Dragoon's combat is fairly simple. Spell casting is kept to a minimum; the game focuses more on physical combat. (Humans have no intrinsic magic. You can only cast spells using special items, or while transformed into a Dragoon; and since you can only carry a limited number of items, you can't expect to have too many item-based spells at your disposal.) Whether this is good is a matter of taste. The simplicity may make it a good introduction to RPGs in general, but it also makes the battles feel repetitive.
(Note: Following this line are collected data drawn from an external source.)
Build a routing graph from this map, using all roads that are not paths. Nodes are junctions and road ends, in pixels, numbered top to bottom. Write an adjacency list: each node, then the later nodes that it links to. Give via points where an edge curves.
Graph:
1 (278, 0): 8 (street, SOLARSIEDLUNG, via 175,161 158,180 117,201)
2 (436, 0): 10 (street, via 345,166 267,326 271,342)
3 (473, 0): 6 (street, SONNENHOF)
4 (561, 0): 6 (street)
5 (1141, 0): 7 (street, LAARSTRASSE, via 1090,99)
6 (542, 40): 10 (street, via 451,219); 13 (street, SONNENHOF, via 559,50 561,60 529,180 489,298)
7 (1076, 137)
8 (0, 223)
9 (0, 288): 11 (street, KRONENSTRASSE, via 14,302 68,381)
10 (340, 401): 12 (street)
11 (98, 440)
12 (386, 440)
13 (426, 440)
Every character has clear strengths and weaknesses, and you need to play them appropriately. For example, Lavitz, the heavy hitter in your early party, is rather slow. Shana's arrows are weak, but almost twice as fast as Lavitz's spear. Also of note is the fact that Dragoon does not use the "active time" battle system -- you can take as long as you want to decide what to do, and the enemy will patiently wait for you. Of course, since you'll almost always end up doing one thing (attacking!) this isn't as much of a boon as it may sound to players who've suffered panic attacks when trying to remember which sort of spell is appropriate to cast on the beast currently savaging their characters.
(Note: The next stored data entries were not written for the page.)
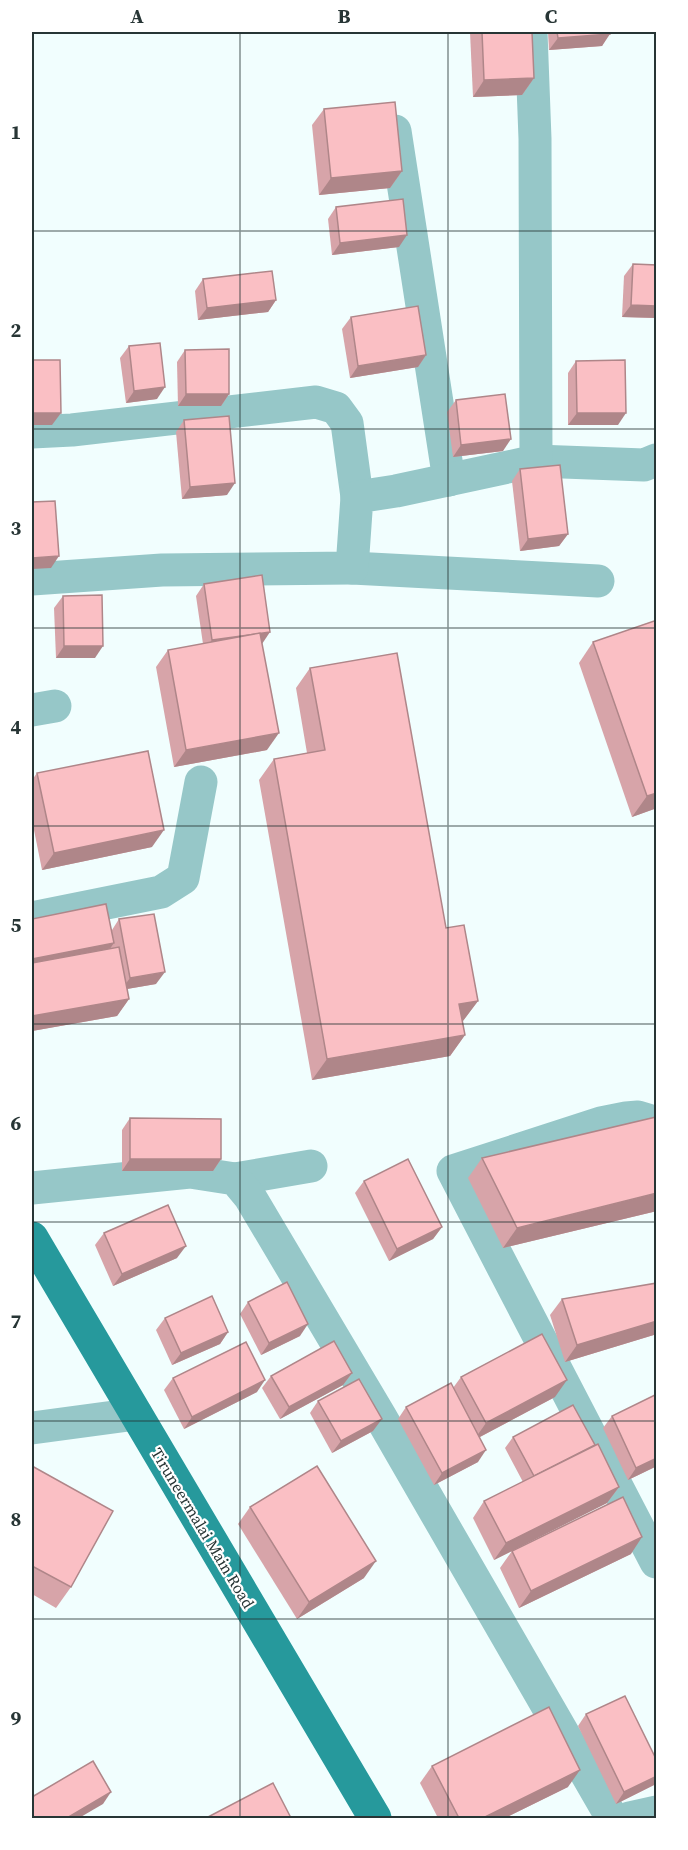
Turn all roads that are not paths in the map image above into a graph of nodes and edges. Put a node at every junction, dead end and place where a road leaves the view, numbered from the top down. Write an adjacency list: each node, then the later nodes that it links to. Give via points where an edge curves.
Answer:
1 (531, 32): 5 (street)
2 (395, 131): 6 (street)
3 (32, 432): 7 (street, via 316,402 336,408 346,423)
4 (657, 460): 5 (street, via 644,465)
5 (537, 461): 6 (street)
6 (448, 480): 7 (street)
7 (357, 497): 8 (street)
8 (352, 568): 9 (street, via 162,570); 10 (street)
9 (32, 579)
10 (598, 582)
11 (201, 782): 12 (street, via 183,878 162,892)
12 (32, 918)
13 (657, 1144): 20 (street, via 648,1120 626,1118 453,1171)
14 (311, 1166): 15 (street)
15 (235, 1179): 16 (street, via 190,1172); 23 (street, via 250,1197 380,1416)
16 (32, 1188)
17 (32, 1238): 18 (main road, Tiruneermalai Main Road)
18 (136, 1414): 19 (street); 22 (main road, Tiruneermalai Main Road)
19 (32, 1428)
20 (657, 1562)
21 (657, 1812): 24 (street)
22 (375, 1818)
23 (612, 1818)
24 (629, 1818)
The game does have a number of failings. Potential players who are not familiar with this genre should be warned that it suffers from the "hack'n'slash syndrome": you have to spend a fair bit of time randomly killing things to build up levels and collect money. I have yet to find an RPG that did not have this problem to some degree. Dragoon has about the same amount as other popular titles.

There are a number of mildly irritating features of the menu interactions. For example, if you're carrying three of something, they appear as three separate entries in your list. Since you can only carry a limited number of items, it's not too hard to count things, but still, why not simplify the display?
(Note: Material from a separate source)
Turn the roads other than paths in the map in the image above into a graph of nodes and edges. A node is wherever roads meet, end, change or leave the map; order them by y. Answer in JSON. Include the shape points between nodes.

The most serious flaw is that the story, which is excellent in abstract, suffers because of the poor quality of much of the writing. Translations of Japanese idiom into English often sound stilted, or even outright silly. Also, the presence of voice acting in the combat scenes, intriguing at first, gets old, since characters end up repeating the same phrases over and over. Another complaint in the sound department is that the soundtrack does not live up to the standard set by Square's Nobuo Uematsu. It's not bad, but RPG fans have come to expect good music -- the brooding theme of Final Fantasy 7's Sephiroth is almost as memorable as Darth Vader's Imperial March.

Though the audio is a mixed bag, the visuals are excellent. Sony chose to stick with polygon-based graphics, rather than the bitmap system which Square has used for recent titles. Although the mapped graphics are smoother and more detailed in some respects, the polygons still have the advantage of looking more three-dimensional, and the art team for Dragoon has done a good job of making smooth joints between surfaces, adding details, and generally making everything pretty to look at.

To sum up, this is a good, fun game. Veteran players may have a few gripes, but should be satisfied overall. New players will not be swamped by the complexities, unlike some recent releases. And everyone will be looking forward to seeing whether Sony can build on their experience with Dragoon and produce an even better game for the new PlayStation 2.

R Michael Harman is New Media Reviews Editor for Strange Horizons.